She resembles a little black ant, but the scientists gathered around her know better. She is an Anastatus orientalis wasp, our potential ally in the war against spotted lanternflies.
There's nothing in her glass jar except a piece of bark that looks like it's been smeared with spackle. Oblong shapes create hummocks beneath the coating.
The wasp lifts her head and drills down with her stinger, which can taste the living goo of the insect egg it pierces. If the taste is right, she will squeeze one of her own eggs inside.
The researchers will learn in a few weeks what she decided, when the egg's occupant emerges. If it's one of her offspring, that's another black mark for our alliance with her species-an alliance that's looking increasingly shaky.
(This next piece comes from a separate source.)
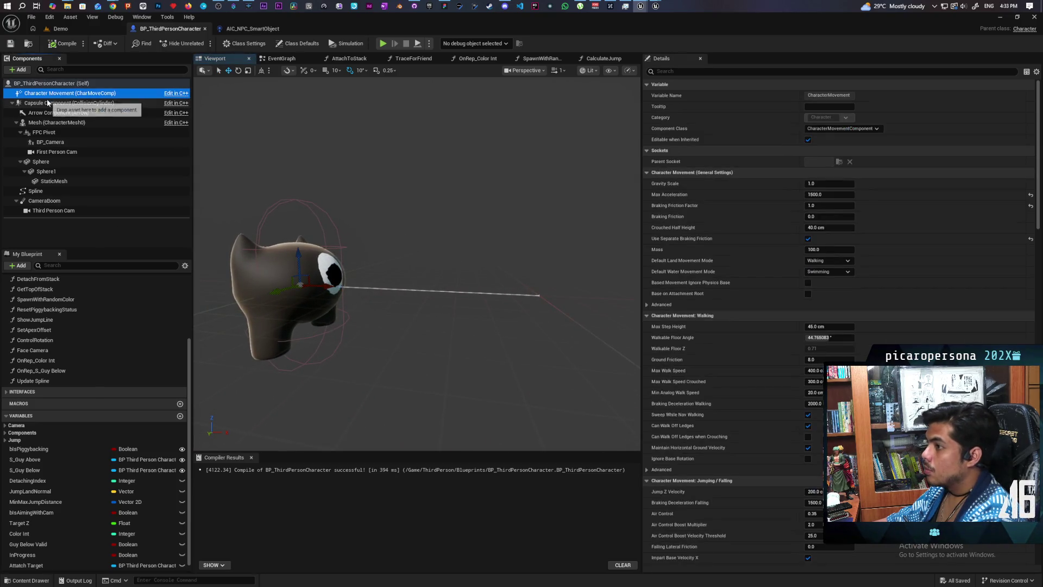
{"action": "left_click", "coordinate": [69, 103]}
{"action": "left_click", "coordinate": [826, 217]}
Scientists hope to partner with A. orientalis because these wasps attack spotted lanternflies, invasive pests that are spreading across the country. Spotted lanternflies are killing grapevines, bombarding homeowners on their patios, and blackening gardens with their sticky feces. No one is sure what they'll do when they reach new areas such as California.
In their native range in China, spotted lanternflies rarely cause problems. They are kept in check by A. orientalis and another parasitic wasp called Dryinus sinicus, which is also being vetted as a potential pest-killing ally. If these wasps pass our tests, researchers will release them on American soil, sending them out to slay our lanternfly foes.
But in this sterile white room on a military base an hour southeast of Boston, the Anastatus wasp is not attacking the eggs of our enemy. Instead, she is piercing an egg laid by another type of lanternfly called Poblicia fuliginosa, which lives in winged sumac thickets in the southern U.S. If the Chinese wasps are released in the U.S., they will probably kill spotted lanternflies-but they might also kill these harmless native lanternflies and other American insects.